Safety tips for Internet Savvy – Manage your online experience in a positive way

In this Web 2.0 world, where people have the ability to instantly communicate 24 hours a day, 7 days a week, whether you are new to this world or a long time user, you should be diligent in protecting yourself, your family and your friends. Most people have stored a large portion of their details on social media pages, be it messages, personal photos and/or your friend’s contacts. While the message of “Think Before You Post” is relevant for all age groups, it is particularly important for those who frequently use social media services like Facebook, Twitter, Pinterest and etc. It’s time to think about your behavior online to protect your information and to keep your online experience both enjoyable and safe.

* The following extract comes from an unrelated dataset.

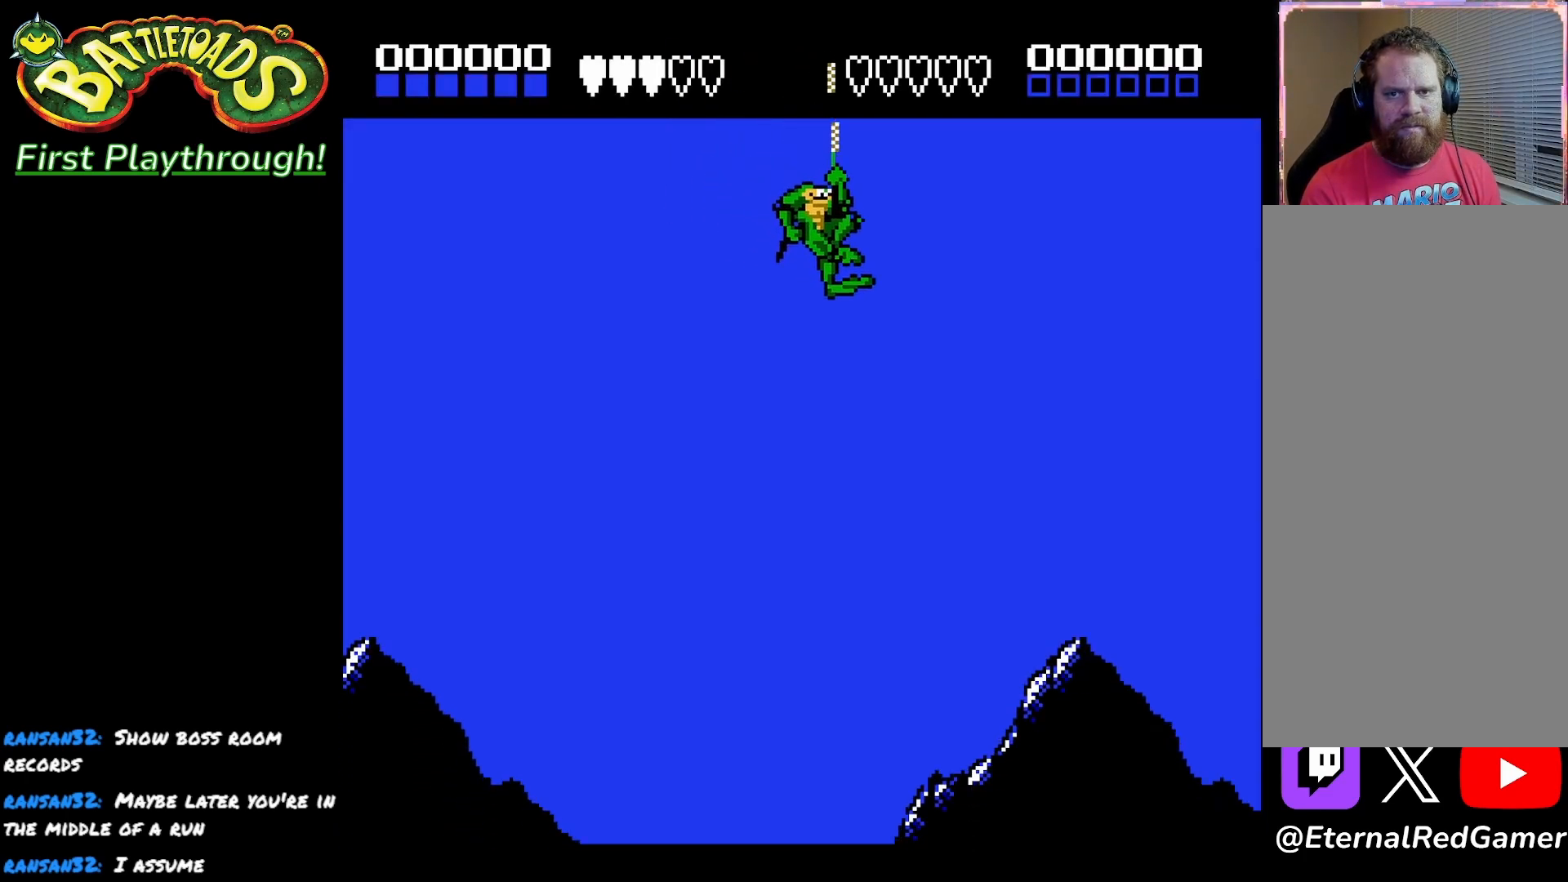
{"buttons": [], "left_stick": "center", "right_stick": "center", "events": [[50, "START", "up"]]}
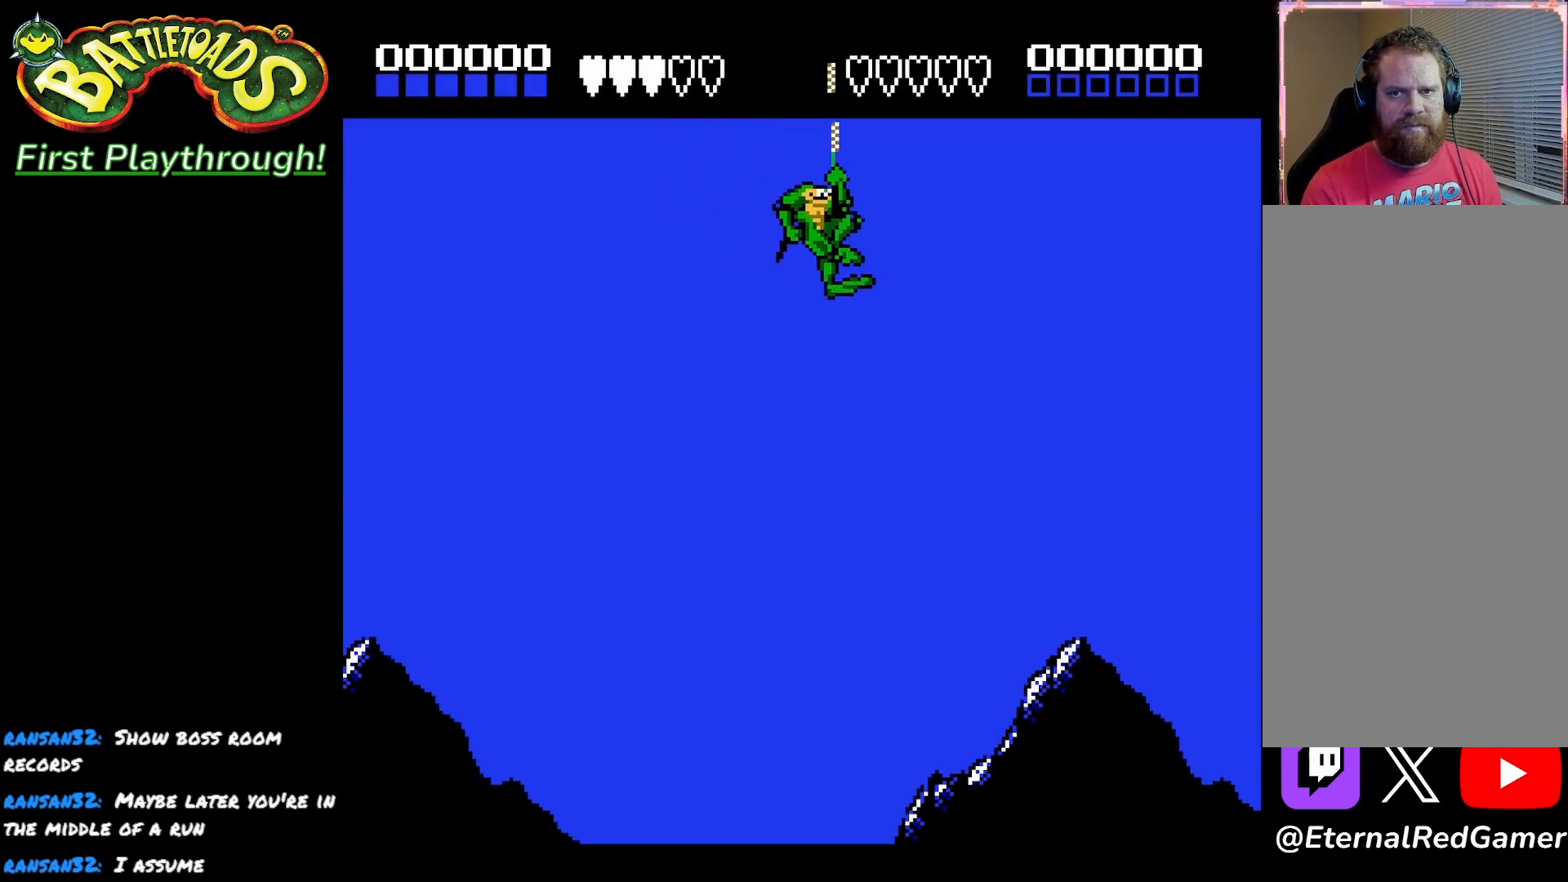
{"buttons": [], "left_stick": "center", "right_stick": "center", "events": [[33, "START", "down"], [200, "START", "up"]]}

In all social networking sites security settings exist for a reason. We should learn to use the privacy and security settings on social networks to protect our private information. By using these private and security setting we can restrict the users from accessing what you post on Facebook or Twitter.

 

  • Once posted, always posted: Protect your reputation on social media sites. Whatever you post online stays online until you decide to delete it. Think twice before posting pictures. Recent research (http://www.microsoft.com/privacy/dpd/research.aspx) found that 70% of job recruiters rejected candidates based on information they found online.
  • Your online reputation can be a good thing: So show your smarts, thoughtfulness, and mastery of a particular subject that your interested in.
  • Keep personal info personal: Be cautious about on how much personal information you provide on social networking sites. The more information you post, the easier it may be for a hacker or someone else to use that information to steal your identity, access your data, or commit other crimes such as stalking.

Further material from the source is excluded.